Sierra Leone is a country that still struggles to get fair representation in international media. Recent headlines have circled around the Special Court of Sierra Leone and the trial of former warlord and then President Charles Taylor. The court itself received some critical analysis recently in the form of the documentary “War Don Don.” One question that came out of that film is whether the repercussions of the court could be felt on the ground, and in every day life. What I remember most about the court from my 2006 visit to Freetown was that it was the only place in town with constant electricity.
In contrast to the ambivalence that swirls around the Special Court, I was delighted to see the film “Fambul Tok,” directed by John Caulker and Libby Hoffman, and its positive news of a grassroots reconciliation process in the country. This is a must see film for anyone interested in post-conflict healing, truth and reconciliation, or the effects on regular people of the international justice system.
War ethnographer Carolyn Nordstrom in her book A Different Kind of War Story talks about the creativity of war victims in the face of violence to rebuild and create a new future. “Fambul Tok” shows that creativity of a community to create peace in action. Victims and perpetrators sometimes from the same family reestablish ties, and work together to restore interrupted traditions and cultural norms.
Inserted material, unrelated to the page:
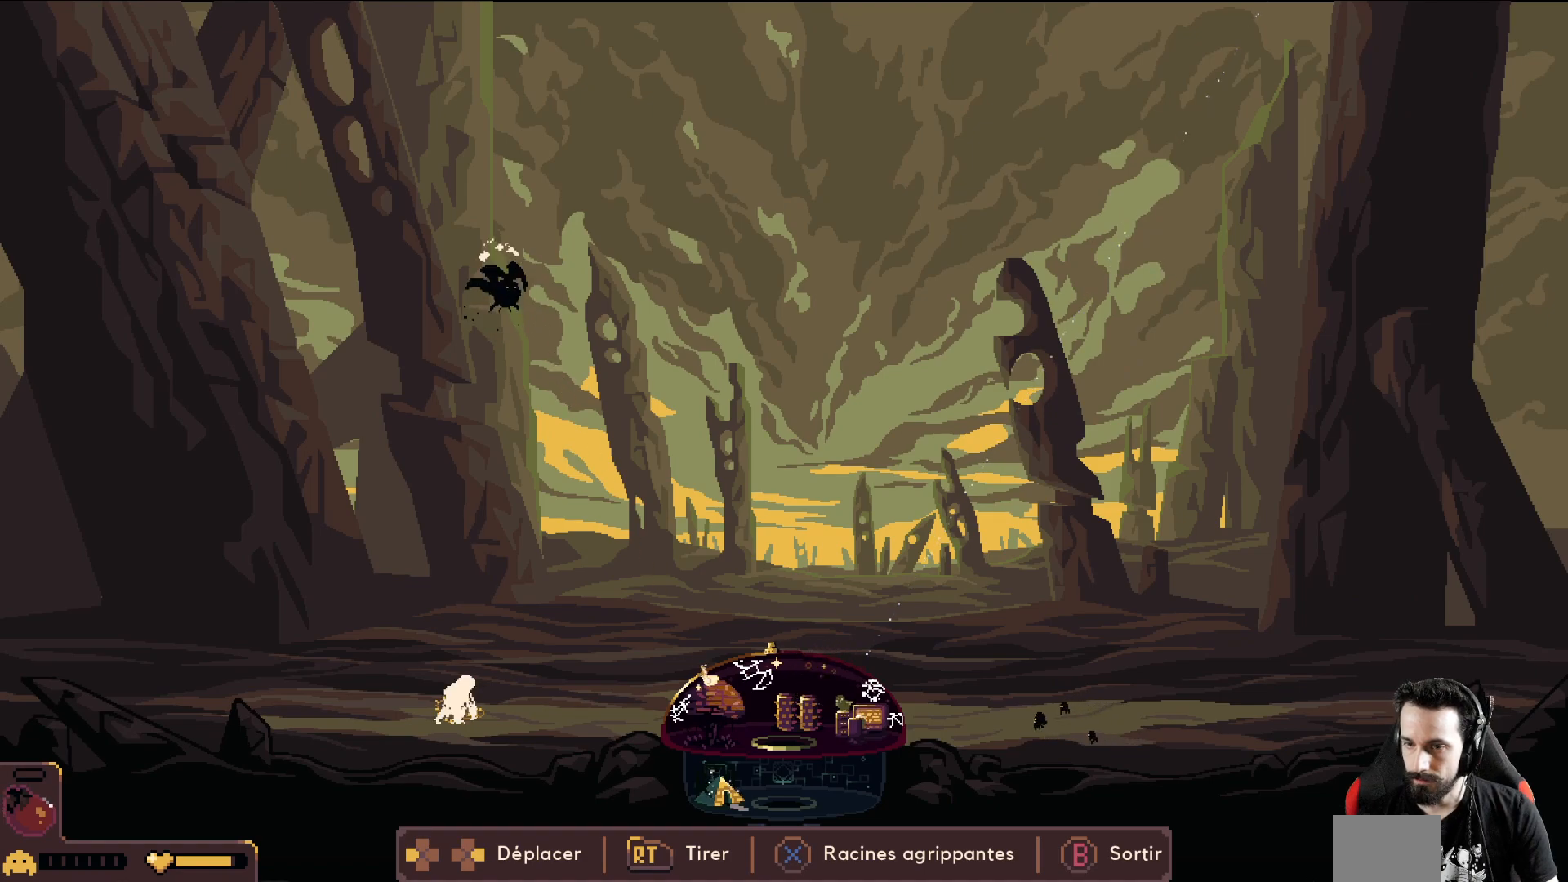
{"buttons": ["R2"], "left_stick": "left", "events": [[467, "R2", "down"]]}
The process is taken up enthusiastically partly because reconciliation is already a part of the culture in Sierra Leone.[/caption]
In some ways, “Fambul Tok” is part of Sierra Leone’s reconciliation with the world as images and stories of people being violated still seem to dominate global perceptions of the country. For Fambul Tok to document and share this process is almost a message of forgiveness to the world at large for barely paying attention during the war years. The two films “War Don Don” and “Fambul Tok” definitely work in conjunction to provide insightful glimpses into the society’s rebuilding process over the last 10 years. The world today could definitely learn some much needed lessons from the people of Sierra Leone.